** start Provided material **

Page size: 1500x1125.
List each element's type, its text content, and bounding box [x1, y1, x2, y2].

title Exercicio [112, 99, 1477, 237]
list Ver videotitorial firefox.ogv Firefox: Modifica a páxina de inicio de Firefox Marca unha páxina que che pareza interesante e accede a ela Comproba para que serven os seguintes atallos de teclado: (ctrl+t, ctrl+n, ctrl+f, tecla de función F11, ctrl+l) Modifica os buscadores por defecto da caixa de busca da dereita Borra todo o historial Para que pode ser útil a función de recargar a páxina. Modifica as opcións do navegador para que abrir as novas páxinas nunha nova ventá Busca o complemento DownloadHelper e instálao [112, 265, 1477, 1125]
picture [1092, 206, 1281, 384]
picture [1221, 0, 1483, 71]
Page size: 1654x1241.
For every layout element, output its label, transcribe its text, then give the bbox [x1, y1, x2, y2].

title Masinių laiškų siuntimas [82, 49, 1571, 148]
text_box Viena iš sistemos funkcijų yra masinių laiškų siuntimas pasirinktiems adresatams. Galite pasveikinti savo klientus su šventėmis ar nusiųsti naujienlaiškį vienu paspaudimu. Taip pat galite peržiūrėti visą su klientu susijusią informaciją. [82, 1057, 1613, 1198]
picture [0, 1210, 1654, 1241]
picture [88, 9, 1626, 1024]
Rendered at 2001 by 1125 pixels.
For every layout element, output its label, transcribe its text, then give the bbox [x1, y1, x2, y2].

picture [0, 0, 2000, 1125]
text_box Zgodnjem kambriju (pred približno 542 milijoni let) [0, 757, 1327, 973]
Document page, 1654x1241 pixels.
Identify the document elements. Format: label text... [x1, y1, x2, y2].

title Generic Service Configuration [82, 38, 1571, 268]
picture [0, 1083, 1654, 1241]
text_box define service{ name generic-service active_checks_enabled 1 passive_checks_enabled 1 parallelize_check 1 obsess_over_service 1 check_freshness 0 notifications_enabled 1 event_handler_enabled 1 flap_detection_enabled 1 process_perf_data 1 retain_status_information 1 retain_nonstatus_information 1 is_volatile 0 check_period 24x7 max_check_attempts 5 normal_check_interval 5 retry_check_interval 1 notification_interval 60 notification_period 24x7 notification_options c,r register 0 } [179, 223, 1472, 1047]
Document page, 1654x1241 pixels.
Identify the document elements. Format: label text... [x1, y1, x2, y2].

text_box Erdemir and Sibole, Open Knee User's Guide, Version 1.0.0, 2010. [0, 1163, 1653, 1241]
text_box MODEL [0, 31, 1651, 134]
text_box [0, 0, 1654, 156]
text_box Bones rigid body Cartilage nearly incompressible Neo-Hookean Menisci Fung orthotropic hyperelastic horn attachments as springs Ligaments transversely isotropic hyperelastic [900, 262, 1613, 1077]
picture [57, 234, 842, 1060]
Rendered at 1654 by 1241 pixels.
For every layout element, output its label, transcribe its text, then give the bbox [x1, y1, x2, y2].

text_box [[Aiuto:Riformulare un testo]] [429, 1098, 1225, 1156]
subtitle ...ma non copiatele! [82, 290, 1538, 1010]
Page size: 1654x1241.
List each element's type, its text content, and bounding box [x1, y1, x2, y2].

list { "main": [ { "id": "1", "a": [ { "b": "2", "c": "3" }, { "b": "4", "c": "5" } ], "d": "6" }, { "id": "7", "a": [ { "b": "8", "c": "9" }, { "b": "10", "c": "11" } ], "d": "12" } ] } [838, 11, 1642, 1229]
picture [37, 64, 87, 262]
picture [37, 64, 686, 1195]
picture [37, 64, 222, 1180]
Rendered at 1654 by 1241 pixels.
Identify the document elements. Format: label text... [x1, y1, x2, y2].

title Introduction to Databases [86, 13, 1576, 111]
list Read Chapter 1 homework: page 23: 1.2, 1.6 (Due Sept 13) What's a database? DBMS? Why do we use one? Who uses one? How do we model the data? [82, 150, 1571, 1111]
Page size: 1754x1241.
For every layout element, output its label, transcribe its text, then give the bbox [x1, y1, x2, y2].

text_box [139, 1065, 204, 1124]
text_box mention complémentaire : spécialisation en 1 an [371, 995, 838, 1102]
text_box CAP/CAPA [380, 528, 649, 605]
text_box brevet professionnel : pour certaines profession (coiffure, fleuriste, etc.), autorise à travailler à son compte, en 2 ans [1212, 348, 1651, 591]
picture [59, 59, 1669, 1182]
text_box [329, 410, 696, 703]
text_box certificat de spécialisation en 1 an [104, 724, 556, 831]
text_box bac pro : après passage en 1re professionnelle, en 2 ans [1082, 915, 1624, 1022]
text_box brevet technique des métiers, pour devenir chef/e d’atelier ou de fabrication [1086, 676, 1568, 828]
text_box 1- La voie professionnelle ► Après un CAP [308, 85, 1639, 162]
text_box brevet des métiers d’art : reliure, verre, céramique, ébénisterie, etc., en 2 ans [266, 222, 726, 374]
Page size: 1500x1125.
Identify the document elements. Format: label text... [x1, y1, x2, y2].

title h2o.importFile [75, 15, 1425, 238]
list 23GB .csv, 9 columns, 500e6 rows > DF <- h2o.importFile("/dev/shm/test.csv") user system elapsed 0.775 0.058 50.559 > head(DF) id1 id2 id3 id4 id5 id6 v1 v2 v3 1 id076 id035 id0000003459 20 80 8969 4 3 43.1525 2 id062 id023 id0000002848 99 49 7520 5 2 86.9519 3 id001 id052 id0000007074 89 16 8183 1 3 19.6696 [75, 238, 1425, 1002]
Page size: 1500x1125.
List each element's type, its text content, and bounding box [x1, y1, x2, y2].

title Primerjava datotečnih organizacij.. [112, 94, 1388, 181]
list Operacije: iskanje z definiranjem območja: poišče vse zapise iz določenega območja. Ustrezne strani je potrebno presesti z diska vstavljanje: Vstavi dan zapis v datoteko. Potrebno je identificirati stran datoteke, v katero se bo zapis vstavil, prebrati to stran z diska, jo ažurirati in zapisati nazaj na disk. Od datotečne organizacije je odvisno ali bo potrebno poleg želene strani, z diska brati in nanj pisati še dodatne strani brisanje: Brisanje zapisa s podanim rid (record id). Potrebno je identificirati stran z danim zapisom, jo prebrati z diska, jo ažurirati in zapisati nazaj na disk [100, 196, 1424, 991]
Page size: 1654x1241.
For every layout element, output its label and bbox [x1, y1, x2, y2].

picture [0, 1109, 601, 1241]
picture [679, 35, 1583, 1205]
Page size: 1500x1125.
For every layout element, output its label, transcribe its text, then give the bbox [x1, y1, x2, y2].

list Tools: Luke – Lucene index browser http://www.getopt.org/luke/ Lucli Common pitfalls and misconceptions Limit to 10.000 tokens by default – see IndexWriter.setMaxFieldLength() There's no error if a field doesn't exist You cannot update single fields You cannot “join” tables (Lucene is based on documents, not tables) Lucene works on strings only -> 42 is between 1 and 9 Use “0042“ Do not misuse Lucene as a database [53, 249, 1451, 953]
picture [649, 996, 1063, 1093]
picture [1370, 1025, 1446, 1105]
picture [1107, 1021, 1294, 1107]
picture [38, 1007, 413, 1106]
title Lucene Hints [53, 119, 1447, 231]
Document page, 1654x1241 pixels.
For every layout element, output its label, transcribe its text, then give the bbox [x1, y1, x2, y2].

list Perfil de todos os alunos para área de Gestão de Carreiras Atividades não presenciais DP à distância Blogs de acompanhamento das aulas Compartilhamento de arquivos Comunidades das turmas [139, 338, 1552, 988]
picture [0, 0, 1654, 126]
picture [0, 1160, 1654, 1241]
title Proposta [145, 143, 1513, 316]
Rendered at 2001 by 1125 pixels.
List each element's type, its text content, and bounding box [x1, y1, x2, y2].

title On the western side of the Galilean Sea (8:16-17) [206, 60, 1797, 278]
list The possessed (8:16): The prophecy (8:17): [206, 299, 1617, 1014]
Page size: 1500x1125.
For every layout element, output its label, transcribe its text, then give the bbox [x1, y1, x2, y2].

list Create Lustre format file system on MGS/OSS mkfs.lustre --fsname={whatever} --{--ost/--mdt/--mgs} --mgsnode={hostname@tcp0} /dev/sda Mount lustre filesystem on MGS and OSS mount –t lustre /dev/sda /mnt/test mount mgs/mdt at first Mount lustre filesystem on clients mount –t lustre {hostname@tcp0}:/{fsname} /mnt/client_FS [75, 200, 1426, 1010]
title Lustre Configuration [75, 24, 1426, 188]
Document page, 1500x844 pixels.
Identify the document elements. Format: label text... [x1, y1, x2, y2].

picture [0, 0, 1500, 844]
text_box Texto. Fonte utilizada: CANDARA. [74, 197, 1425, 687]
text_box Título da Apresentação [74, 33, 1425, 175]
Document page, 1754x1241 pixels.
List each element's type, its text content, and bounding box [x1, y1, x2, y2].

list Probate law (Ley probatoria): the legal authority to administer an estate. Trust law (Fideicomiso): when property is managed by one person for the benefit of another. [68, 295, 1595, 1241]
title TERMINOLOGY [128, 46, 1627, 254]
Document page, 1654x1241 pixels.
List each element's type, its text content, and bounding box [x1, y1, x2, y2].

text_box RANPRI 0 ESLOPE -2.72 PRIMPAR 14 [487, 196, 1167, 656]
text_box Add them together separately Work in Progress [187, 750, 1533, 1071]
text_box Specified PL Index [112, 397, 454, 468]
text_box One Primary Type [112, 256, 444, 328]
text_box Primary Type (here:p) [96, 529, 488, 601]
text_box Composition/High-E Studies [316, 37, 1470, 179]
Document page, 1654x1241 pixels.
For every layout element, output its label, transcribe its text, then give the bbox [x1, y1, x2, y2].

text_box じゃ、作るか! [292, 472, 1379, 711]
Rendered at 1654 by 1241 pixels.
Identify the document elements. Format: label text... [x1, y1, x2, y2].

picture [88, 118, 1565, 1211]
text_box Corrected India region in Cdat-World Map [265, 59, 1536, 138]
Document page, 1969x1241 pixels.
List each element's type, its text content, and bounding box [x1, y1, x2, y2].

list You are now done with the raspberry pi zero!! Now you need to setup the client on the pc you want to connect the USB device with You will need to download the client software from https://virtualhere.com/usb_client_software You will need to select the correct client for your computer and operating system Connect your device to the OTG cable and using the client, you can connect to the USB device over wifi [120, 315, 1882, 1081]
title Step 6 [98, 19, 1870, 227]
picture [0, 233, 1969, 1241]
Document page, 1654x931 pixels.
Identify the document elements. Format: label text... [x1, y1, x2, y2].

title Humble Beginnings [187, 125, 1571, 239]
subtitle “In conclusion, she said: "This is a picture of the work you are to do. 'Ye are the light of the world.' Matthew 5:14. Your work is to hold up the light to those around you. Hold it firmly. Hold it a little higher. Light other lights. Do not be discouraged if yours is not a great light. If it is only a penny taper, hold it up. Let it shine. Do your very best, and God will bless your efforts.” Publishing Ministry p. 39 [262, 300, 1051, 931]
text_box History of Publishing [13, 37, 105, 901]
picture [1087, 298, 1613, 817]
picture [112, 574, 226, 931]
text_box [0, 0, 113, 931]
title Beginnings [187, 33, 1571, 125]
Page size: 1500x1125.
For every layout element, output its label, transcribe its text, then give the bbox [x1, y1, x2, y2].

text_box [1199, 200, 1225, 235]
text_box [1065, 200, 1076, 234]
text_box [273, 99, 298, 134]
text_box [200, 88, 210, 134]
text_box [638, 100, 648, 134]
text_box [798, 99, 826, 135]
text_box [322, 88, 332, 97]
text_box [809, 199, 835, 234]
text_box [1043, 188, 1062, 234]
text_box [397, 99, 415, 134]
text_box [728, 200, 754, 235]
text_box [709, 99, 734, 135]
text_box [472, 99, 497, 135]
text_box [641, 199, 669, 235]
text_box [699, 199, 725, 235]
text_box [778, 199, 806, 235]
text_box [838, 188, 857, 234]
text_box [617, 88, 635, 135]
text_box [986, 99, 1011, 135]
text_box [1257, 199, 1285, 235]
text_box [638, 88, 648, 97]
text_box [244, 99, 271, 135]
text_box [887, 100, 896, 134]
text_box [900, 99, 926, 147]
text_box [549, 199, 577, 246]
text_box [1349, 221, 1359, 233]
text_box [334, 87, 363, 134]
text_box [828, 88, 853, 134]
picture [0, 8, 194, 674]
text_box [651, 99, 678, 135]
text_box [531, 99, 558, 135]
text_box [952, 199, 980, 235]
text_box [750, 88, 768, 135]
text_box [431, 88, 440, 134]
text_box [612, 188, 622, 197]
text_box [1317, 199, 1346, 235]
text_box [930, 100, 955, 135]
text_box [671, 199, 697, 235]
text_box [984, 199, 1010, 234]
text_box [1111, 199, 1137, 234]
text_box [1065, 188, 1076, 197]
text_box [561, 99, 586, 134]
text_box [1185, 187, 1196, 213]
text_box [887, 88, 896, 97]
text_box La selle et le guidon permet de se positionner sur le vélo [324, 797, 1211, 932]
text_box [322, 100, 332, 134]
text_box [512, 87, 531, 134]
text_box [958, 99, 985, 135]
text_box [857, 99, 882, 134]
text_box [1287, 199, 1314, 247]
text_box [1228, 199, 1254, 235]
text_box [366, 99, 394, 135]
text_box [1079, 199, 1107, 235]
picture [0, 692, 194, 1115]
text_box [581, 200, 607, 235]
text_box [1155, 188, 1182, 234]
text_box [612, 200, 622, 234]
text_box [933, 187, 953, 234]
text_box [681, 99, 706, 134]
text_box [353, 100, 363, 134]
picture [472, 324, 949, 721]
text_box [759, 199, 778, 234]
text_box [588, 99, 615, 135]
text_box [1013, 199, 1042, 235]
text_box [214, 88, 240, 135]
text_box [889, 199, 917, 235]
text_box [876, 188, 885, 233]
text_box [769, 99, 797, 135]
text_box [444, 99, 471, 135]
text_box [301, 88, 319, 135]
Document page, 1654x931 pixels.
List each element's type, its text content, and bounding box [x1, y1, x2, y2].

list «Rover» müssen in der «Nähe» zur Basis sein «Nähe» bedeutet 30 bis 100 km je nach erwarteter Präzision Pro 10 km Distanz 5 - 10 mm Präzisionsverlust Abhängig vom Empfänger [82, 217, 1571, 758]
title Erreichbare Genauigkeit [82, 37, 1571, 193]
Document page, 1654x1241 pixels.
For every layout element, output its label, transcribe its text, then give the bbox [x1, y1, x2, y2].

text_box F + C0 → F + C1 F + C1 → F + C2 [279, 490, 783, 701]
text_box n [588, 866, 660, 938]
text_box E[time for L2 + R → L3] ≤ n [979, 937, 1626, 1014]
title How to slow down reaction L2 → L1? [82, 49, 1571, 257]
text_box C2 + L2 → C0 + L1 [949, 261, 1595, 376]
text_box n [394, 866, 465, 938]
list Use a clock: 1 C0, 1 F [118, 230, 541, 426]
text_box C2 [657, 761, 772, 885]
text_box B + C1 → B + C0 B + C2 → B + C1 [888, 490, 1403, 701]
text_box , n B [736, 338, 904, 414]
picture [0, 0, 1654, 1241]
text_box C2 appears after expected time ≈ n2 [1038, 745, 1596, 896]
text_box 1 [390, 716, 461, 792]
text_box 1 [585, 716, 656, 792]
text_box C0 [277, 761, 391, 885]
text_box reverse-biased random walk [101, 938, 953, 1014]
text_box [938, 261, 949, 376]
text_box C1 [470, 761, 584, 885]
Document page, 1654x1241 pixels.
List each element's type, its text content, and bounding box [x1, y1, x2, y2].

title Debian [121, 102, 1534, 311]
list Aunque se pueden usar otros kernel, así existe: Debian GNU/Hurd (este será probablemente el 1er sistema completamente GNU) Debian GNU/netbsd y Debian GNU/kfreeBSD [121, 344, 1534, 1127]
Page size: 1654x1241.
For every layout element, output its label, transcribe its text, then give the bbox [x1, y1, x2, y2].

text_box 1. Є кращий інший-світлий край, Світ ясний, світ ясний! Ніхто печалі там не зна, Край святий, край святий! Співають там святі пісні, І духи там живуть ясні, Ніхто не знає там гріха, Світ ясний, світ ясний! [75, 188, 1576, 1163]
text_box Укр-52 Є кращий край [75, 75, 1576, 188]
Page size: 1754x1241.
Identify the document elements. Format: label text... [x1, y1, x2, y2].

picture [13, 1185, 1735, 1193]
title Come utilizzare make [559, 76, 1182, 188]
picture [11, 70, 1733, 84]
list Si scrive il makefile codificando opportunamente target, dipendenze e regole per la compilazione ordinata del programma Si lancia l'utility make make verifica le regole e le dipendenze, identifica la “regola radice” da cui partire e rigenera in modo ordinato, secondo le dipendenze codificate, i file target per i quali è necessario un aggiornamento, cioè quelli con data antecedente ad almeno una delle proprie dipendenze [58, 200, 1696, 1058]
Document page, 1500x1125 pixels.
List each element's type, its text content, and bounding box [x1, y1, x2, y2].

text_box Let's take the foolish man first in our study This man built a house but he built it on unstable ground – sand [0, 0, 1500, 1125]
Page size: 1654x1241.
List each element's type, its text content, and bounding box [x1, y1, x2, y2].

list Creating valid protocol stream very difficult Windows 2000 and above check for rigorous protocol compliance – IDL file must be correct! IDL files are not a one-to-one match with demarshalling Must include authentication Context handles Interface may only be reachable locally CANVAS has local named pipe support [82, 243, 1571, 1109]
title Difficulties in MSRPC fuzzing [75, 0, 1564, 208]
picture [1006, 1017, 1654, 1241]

** end Provided material **

Reproduce the material unchanged from its first line through the line that contains "picture [1221, 0, 1483, 71]", with both of those lines included.

Page size: 1500x1125.
List each element's type, its text content, and bounding box [x1, y1, x2, y2].

title Exercicio [112, 99, 1477, 237]
list Ver videotitorial firefox.ogv Firefox: Modifica a páxina de inicio de Firefox Marca unha páxina que che pareza interesante e accede a ela Comproba para que serven os seguintes atallos de teclado: (ctrl+t, ctrl+n, ctrl+f, tecla de función F11, ctrl+l) Modifica os buscadores por defecto da caixa de busca da dereita Borra todo o historial Para que pode ser útil a función de recargar a páxina. Modifica as opcións do navegador para que abrir as novas páxinas nunha nova ventá Busca o complemento DownloadHelper e instálao [112, 265, 1477, 1125]
picture [1092, 206, 1281, 384]
picture [1221, 0, 1483, 71]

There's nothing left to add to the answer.